Additional background info: Information that State Property Tax Administrator JoAnn Groff presented to the Joint Budget Committee (JBC) as a brief addendum to the May revenue forecast. The mechanics of how the Residential Assessment Rate is calculated, like everything related to Colorado finances, is complicated. She explained the next assessment cycle is 2021-22, with 2021 as the reassessment year. But the cutoff date for valuing properties for that cycle is June 30, 2020. She said growth in values seemed to slow starting in March. But home values seem to be holding while the value of commercial real estate is dropping.
The Division of Property Taxation estimates a 33% drop in value for oil and gas and a 20% drop in commercial, while estimating that residential will go up 10% in value.
“The impact to school districts,” is that the residential assessment rate likely will have to drop next year from 7.15% to 5.88%. (Per Jeffco Schools Director of Budget and Treasury: “For Jeffco schools, the current estimate is a loss of $31.0M”)
Groff calculates that will mean a $246 million drop in district Total Program Funding revenues – which the state will have to backfill in 2021-22 – a $490 million drop in all district revenues, including MLOs and bonds, and a $203 million drop in revenues for counties. Again, an important caveat is that when the state does not have the revenue to backfill K-12, the Budget Stabilization Factor increases
Note: If the Gallagher Repeal is not successful, there will be a significant impact on local governments. For example, Jefferson County will see a $29M decrease in revenue.

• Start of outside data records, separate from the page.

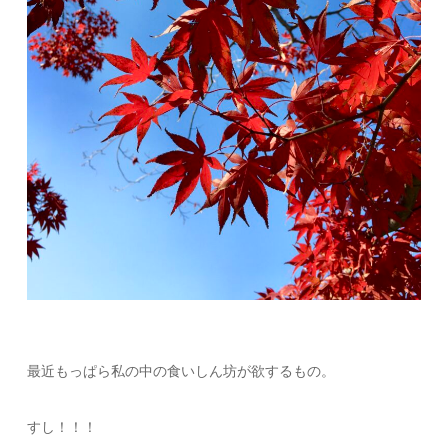
最近もっぱら私の中の食いしん坊が欲するもの。
すし！！！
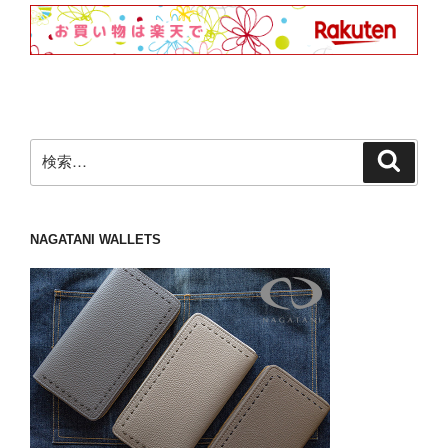
検
検
索
索:
NAGATANI WALLETS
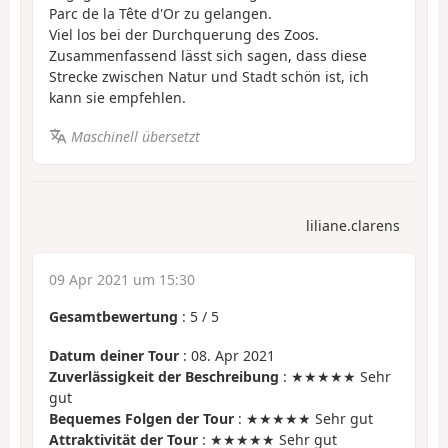
Parc de la Tête d'Or zu gelangen.
Viel los bei der Durchquerung des Zoos.
Zusammenfassend lässt sich sagen, dass diese
Strecke zwischen Natur und Stadt schön ist, ich
kann sie empfehlen.
Maschinell übersetzt
liliane.clarens
09 Apr 2021 um 15:30
Gesamtbewertung
:
5
/
5
Datum deiner Tour
: 08. Apr 2021
Zuverlässigkeit der Beschreibung
: ★★★★★ Sehr
gut
Bequemes Folgen der Tour
: ★★★★★ Sehr gut
Attraktivität der Tour
: ★★★★★ Sehr gut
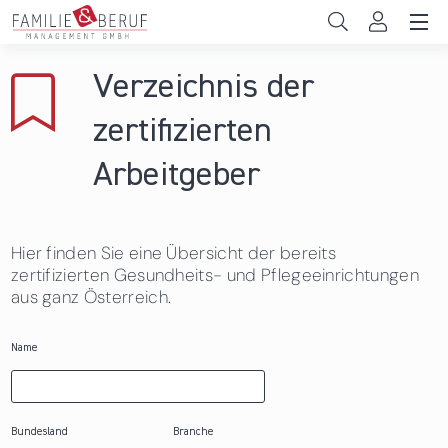
Direkt zum Inhalt
Unternehmen
Verzeichnis der
Gemeinden
zertifizierten
Hochschulen
Arbeitgeber
Persönliche Vereinbarkeit
Hier finden Sie eine Übersicht der bereits
Das sind wir
zertifizierten Gesundheits- und Pflegeeinrichtungen
aus ganz Österreich.
News & Events
Name
Bundesland
Branche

Amendment 76 – Citizenship Qualification of Electors (Constitutional change)
“The measure wouldn’t immediately change much, even if it’s approved by voters.
Colorado already bans noncitizens from voting in state and federal elections, according to the Secretary of State’s office. The state constitution says that “every citizen” may vote, and Initiative 76 would change it to say that “only citizens” may vote.
In Colorado, a city could theoretically decide to allow noncitizens into a local election. That’s allowed under the current laws, according to the Secretary of State’s office.
“… the phrasing of Initiative 76 wouldn’t actually stop a city from allowing noncitizen voting…”
Amendment 77 – Local Voter approval of Gaming Limits (Blackhawk, Central City, Cripple Creek)** (Constitutional Change)
Summary of Measure: The Colorado Constitution currently limits gaming to slots, blackjack,poker, craps, and roulette, with a maximum bet of $100 for any game. This measure would allow voters in Central City, Black Hawk, and Cripple Creek to expand bet amounts and the types of games allowed at casinos in the three cities. Additionally, the measure allows gaming revenue distributed to the state’s public community colleges to be spent on programs that improve student retention and increase completion of credentialed programs.